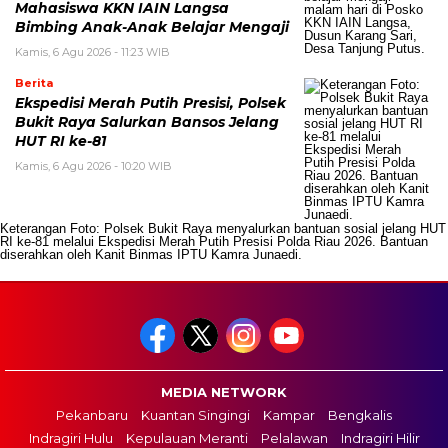
Mahasiswa KKN IAIN Langsa
Bimbing Anak-Anak Belajar Mengaji
Kamis, 6 Agu 2026 - 11:23 WIB
Berita
Ekspedisi Merah Putih Presisi, Polsek
Bukit Raya Salurkan Bansos Jelang
HUT RI ke-81
Kamis, 6 Agu 2026 - 10:20 WIB
Keterangan Foto: Polsek Bukit Raya menyalurkan bantuan sosial jelang HUT
RI ke-81 melalui Ekspedisi Merah Putih Presisi Polda Riau 2026. Bantuan
diserahkan oleh Kanit Binmas IPTU Kamra Junaedi.
MEDIA NETWORK
Pekanbaru
Kuantan Singingi
Kampar
Bengkalis
Indragiri Hulu
Kepulauan Meranti
Pelalawan
Indragiri Hilir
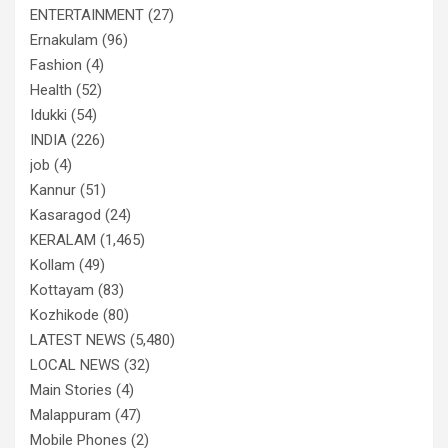
ENTERTAINMENT
(27)
Ernakulam
(96)
Fashion
(4)
Health
(52)
Idukki
(54)
INDIA
(226)
job
(4)
Kannur
(51)
Kasaragod
(24)
KERALAM
(1,465)
Kollam
(49)
Kottayam
(83)
Kozhikode
(80)
LATEST NEWS
(5,480)
LOCAL NEWS
(32)
Main Stories
(4)
Malappuram
(47)
Mobile Phones
(2)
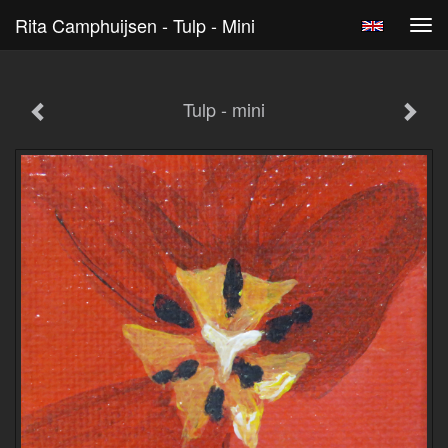
Rita Camphuijsen - Tulp - Mini
Tog
navi
Tulp - mini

• • •

▶ [EXERCISE PROMPT]
Give back the records above exactly. Pictures stay out.

▶ [WRITTEN REPLY]
Mahasiswa KKN IAIN Langsa
Bimbing Anak-Anak Belajar Mengaji
Kamis, 6 Agu 2026 - 11:23 WIB
Berita
Ekspedisi Merah Putih Presisi, Polsek
Bukit Raya Salurkan Bansos Jelang
HUT RI ke-81
Kamis, 6 Agu 2026 - 10:20 WIB
Keterangan Foto: Polsek Bukit Raya menyalurkan bantuan sosial jelang HUT
RI ke-81 melalui Ekspedisi Merah Putih Presisi Polda Riau 2026. Bantuan
diserahkan oleh Kanit Binmas IPTU Kamra Junaedi.
MEDIA NETWORK
Pekanbaru
Kuantan Singingi
Kampar
Bengkalis
Indragiri Hulu
Kepulauan Meranti
Pelalawan
Indragiri Hilir
ENTERTAINMENT
(27)
Ernakulam
(96)
Fashion
(4)
Health
(52)
Idukki
(54)
INDIA
(226)
job
(4)
Kannur
(51)
Kasaragod
(24)
KERALAM
(1,465)
Kollam
(49)
Kottayam
(83)
Kozhikode
(80)
LATEST NEWS
(5,480)
LOCAL NEWS
(32)
Main Stories
(4)
Malappuram
(47)
Mobile Phones
(2)
Rita Camphuijsen - Tulp - Mini
Tog
navi
Tulp - mini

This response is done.